**AVAILABLE DATA:**

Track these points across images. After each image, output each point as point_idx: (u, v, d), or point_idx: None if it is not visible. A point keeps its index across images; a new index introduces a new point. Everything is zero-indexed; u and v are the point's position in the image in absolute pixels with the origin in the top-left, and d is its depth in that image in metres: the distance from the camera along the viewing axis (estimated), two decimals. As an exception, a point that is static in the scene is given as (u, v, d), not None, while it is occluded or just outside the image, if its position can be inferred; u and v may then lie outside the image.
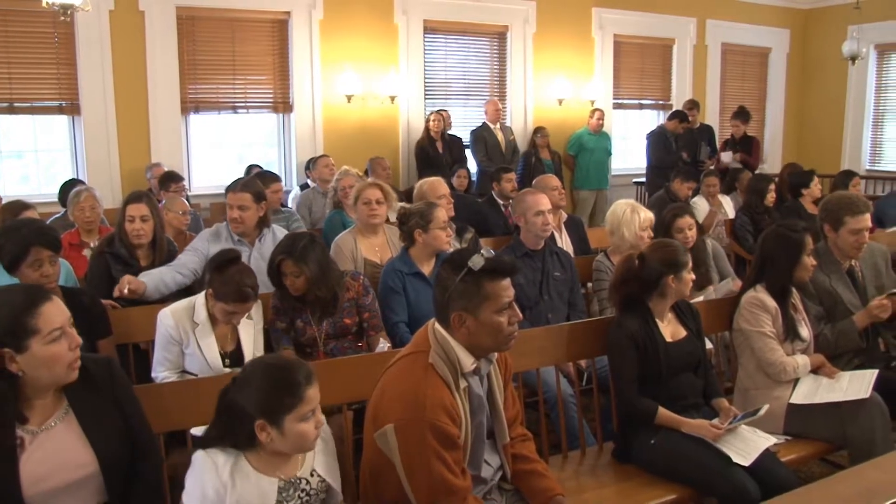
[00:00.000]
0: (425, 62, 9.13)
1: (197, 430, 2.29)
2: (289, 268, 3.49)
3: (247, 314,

**TASK TO COMPLETE:**
Nothing should appear in the answer except the lines from the one with "[00:00.000]" through the final line of the records, written exactly.

**OUTPUT:**
[00:00.000]
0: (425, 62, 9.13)
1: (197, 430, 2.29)
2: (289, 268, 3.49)
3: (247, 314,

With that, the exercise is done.